### Work instruction
Answer these questions using the passage below on ZnO NP–PEDOT:PSS hybrid films:
(a) What band-gap value is given for ZnO?
(b) What ZnO NP concentration did the hybrid film used for the FTIR difference spectra have?
(c) On what substrate were the hybrid films for the UV-vis absorption spectra prepared?

### Document passage
To gain insight into the charge transfer, UV-vis absorption and FTIR studies were carried out for ZnO NP–PEDOT:PSS hybrid films that showed similar photoresponse to single hybrid NWs (compare Fig. S3 with Fig. S5, ESI†). Fig. 3(a) shows the UV-vis absorption spectra of the hybrid films as a function of ZnO NP concentration. The absorption at λ ∼ 360 nm (UV regime) is expected from the wide band-gap (3.37 eV) of ZnO.⁴ The progressive enhancement in absorbance with ZnO NP concentration is consistent with the decrease in Δj under UV light illumination as shown in Fig. S5, ESI.† Here the ZnO NPs were well dispersed in single hybrid NWs, as shown in the transmission electron microscopy (TEM) images (Fig. S6, ESI†). Fig. 3(b) shows difference FTIR spectra of a hybrid film (ZnO NP concentration of 50 wt%) under UV light illumination and in the dark, acquired using the data before UV light irradiation as a baseline. The decreased absorbance at 1290, 1177, 1070, 966, and 829 cm⁻¹ from PEDOT²⁹ and 1004, 1047 and 1132 cm⁻¹ from PSS³⁰ under UV light illumination for 5 min (blue line) is, as suggested,¹⁰ attributed to the reduction of PEDOT:PSS by the electron transfer via the excitation of ZnO NPs.¹⁰ The gradual increase in the decreased absorbance in the dark (Fig. 3(b)), nearly recovering to its original state within 30 min, corresponds to the oxidation of reduced PEDOT:PSS.¹⁰

Fig. 3 UV-vis absorption and FTIR analyses. (a) UV-vis absorption spectra of ZnO NP–PEDOT:PSS hybrid films on quartz glass. (b) FTIR difference spectra of a 50 wt% ZnO NP–PEDOT:PSS hybrid film on Si wafer.

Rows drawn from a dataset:
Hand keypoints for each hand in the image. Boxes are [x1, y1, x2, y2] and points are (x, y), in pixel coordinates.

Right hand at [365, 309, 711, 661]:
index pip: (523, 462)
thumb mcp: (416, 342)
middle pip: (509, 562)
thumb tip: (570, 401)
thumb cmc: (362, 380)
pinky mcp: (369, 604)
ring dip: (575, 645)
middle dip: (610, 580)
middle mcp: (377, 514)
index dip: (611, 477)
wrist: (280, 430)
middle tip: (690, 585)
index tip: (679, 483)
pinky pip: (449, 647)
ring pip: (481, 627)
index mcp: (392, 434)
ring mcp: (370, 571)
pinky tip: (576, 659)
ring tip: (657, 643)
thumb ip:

### Reply
(a) 3.37 eV
(b) 50 wt%
(c) Quartz glass